December 9, 2010

Cool Story Bro

The summer after my first year in college I worked in a wood pallet factory. The shittiest job in town a town filled with shitty jobs. Wood pallets are one of those things that you never really think that someone actually spends their day making. The staff was half dudes out on work release from the county jail and half no hopers who clearly understood their fate and had given up trying to improve their life years ago.

My shift started at 6:30 and ended at 3:30. The air quality was terrible, you had to wear a mask and were constantly pulling gigantic black boogers out of your nose. Half of my coworkers had Tasmanian devil tattoos and the other half had Confederate flags. One guy had a Tasmanian devil waving a Confederate flag standing on top of a stock car.

In the bathrooms, instead of the usual grafitti like "for a good hot time call Cheryl" there was car grafitti.

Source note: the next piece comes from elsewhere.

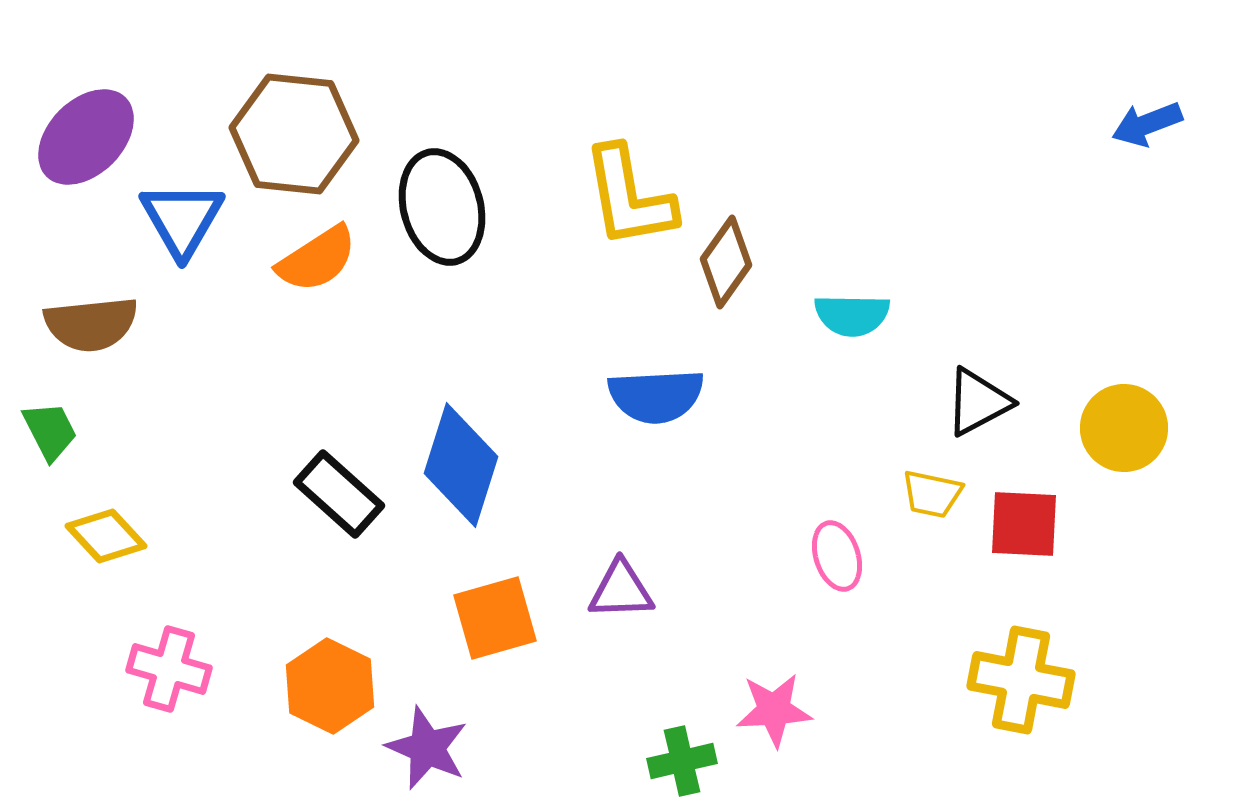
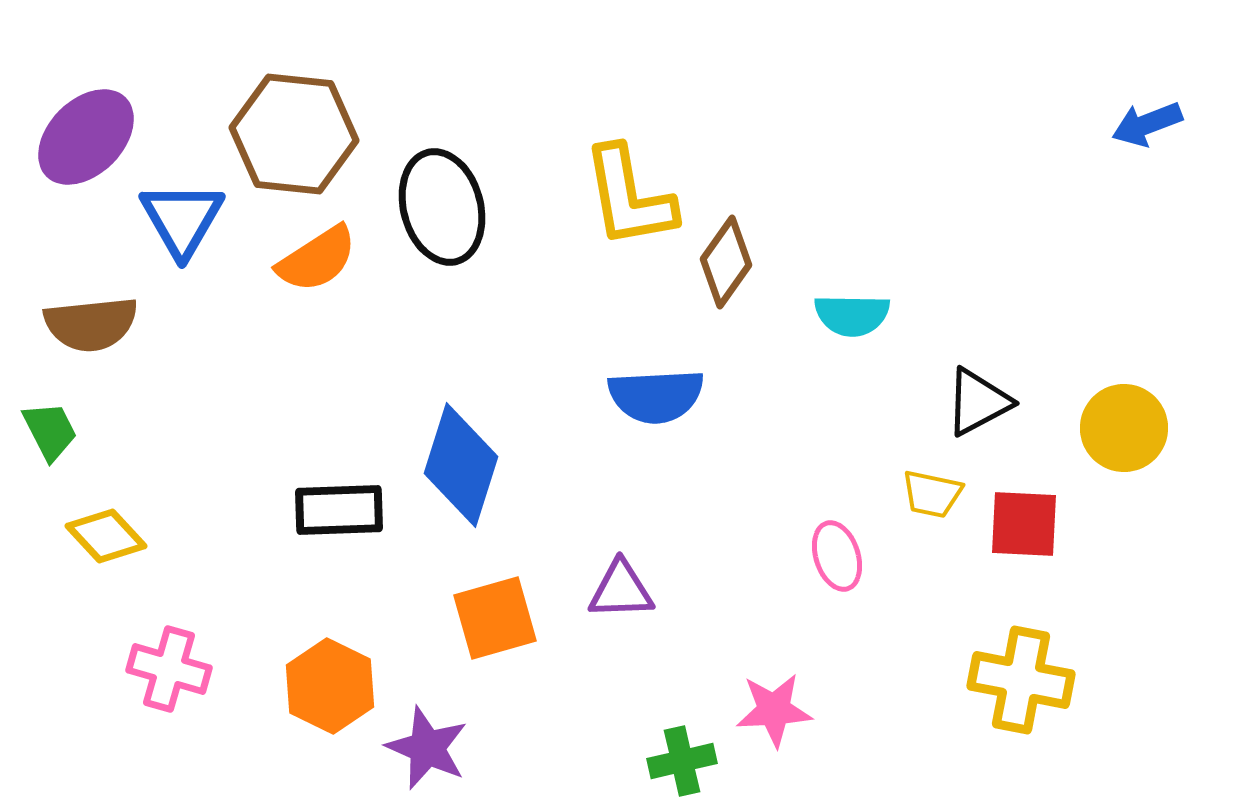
black rectangle: moved 16 px down; rotated 44 degrees counterclockwise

One dude wrote F.O.R.D., Fucked Over Rcycle Dodges written out with the first letter of the word. That was then crossed out and someone wrote "Mopar or No Car," which was then in turn crossed out with a bunch of key slashes to allow only "Chevy Thunder" to remain.

A lady had her hands chopped off a few weeks before I started. She was working on a table saw with another person and that person dropped the press while her hands were under it and the saw zipped through both of her hands. She was now promoted to the office and had three working fingers on one and two on the other hand. The blood stains on the floor under the machine were still visible most of the summer.

The guy I shared a machine with was a deaf and mostly toothless dude named Dale. Dale was totally allright. I lucked out with him. Everyday after shift end he'd run to his truck, shotgun two beers, throw them out the window and peel the fuck out of there.

super-cool-story-bro

2 comments:

fuzzy said...

Wow, I was feeling kinda bummed about this cool story until the awesome twist at the end.
Cool Story Bro!

zencycle said...

I worked in a box factory for a couple years through college, second shift, making wooden, foam, cardboard crates for large items. If you think your dudes were sketchy, try the dudes working in a box factory on work release during second shift when all the middle and upper management team had gone home.

Thanks for this, it's inspired me to recall my own blog post on the subject.